Há quase 20 anos, assumi uma disciplina chamada Comunicação e Tecnologia, que empregava como referências textos de Pierre Levy e Manuel Castells, com um olhar mais complexo, ou até mesmo livros dos apologistas da Internet, figuras como Nicholas Negroponte. Entre a distopia e a utopia digital, tínhamos diferentes visões, mas creio que ninguém imaginava o abismo com o qual nos deparamos hoje.
Parece que, mais do que os dados, o ódio constitui o Petróleo da Internet contemporânea, como descobrimos nos últimos anos, em que temos vivenciado diferentes capítulos da ascensão do fascimo digital. A forma como a federação de odiadores tem aglutinado machismo, homofobia, racismo para conquistar fama, lucro e poder político é notável, mas só passou a sensibilizar alguns setores da sociedade quando ficou evidente a ligação com o negacionismo científico, o neonazismo ou grupos que articulam ataques a escolas.
O grande ataque ao outro
Além de atacar maiorias minorizadas, a federação do ódio passou a atacar cientistas, professores, artistas, jornalistas, políticos moderados, enfim todas pessoas do complexo e contraditório campo progressista. Curiosamente, até pessoas e instituições conservadoras foram e são constantemente atacadas, como é o caso do Congresso e do Judiciário, partindo da premissa de que o barulho mobiliza. Muitas destas pessoas não deram a devida importância ao que se desenhava até se tornarem alvos: uma guerra cultural contra o conhecimento, contra o humanismo, contra os valores democráticos.
Chegamos neste cenário desolador com o protagonismo do Gafam, acrônimo que reúne os maiores conglomerados globais de informação: Google, Amazon, Facebook, Apple e Microsoft. A recente e destrambelhada aventura de Elon Musk comprando o twitter, indica o quanto os bilionários – virtuais trilionários – se beneficiam do capital-informação, o que permite pensar num capital-desinformação.
O ódio é lucrativo
Para a extrema direita, a manipulação do ódio foi e é lucrativa de diversas maneiras: não só permitiu acumular mais dinheiro, permitiu pautar o aviltado debate público, reunir pessoas descontentes e retroalimentar seu próprio poder, pois o ódio gera ódio. Visibilidade é dinheiro e quanto mais nos engajamos numa discussão pautada pela extrema-direita, mas os colocamos sob os holofotes. Ao buscar reagir individualmente a isso, muitas vezes replicamos o discurso neofascita, favorecendo-os.

Enunciado da tarefa A
No texto sobre o ódio na Internet, quais empresas o acrônimo Gafam reúne?
Enunciado da tarefa B
Dê continuidade ao texto sobre o ódio na Internet a partir da última frase apresentada.
O material apresentado adiante provém de outra fonte.

Dados fornecidos
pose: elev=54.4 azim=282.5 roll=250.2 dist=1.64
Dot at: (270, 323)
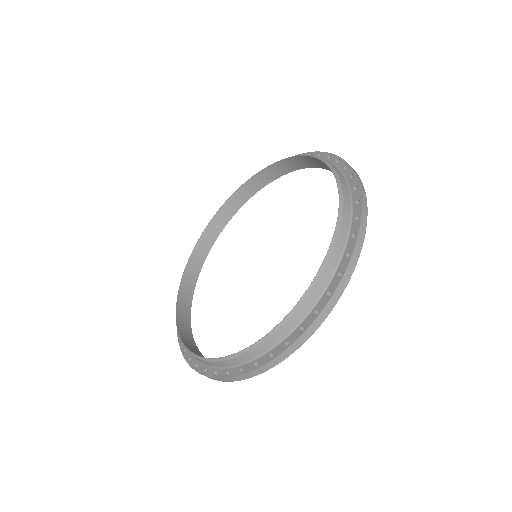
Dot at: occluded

Resposta do exercício A
Google, Amazon, Facebook, Apple e Microsoft.

Resposta do exercício B
Tardiamente, mas ainda em tempo, parte da sociedade percebe que o problema exige soluções coletivas, complexas, que passam pela regulação democrática da mídia, em particular das plataformas que dominam nosso mundo, monetizando afetos, consumo e a própria política. Esta não é uma pauta restrita à esquerda, deve ser encampada por toda a sociedade.
As universidades, associações e sindicatos precisam se engajar na luta pela democratização da informação, seja debatendo sistematicamente a regulação democrática das plataformas, a guerra híbrida e a divulgação da ciência, seja propondo ações de fomento à difusão do conhecimento e do humanismo via plataformas digitais e outras mídias, tais como Rádio, TV e literatura em diversos formatos.
Recentes notícias que envolvem a valorização da cultura e do audiovisual ou da recomposição do orçamento universitário pelo governo federal animam neste momento decisivo. Devemos pensar, planejar e implantar projetos que envolvam a ideia de cidadania ativa, como contraponto à federação do ódio, que move uma guerra contra a democracia, o humanismo e até a própria ciência. A verdade e a democracia não florescem por si mesmas, é preciso plantá-las e cultivá-las cuidadosamente.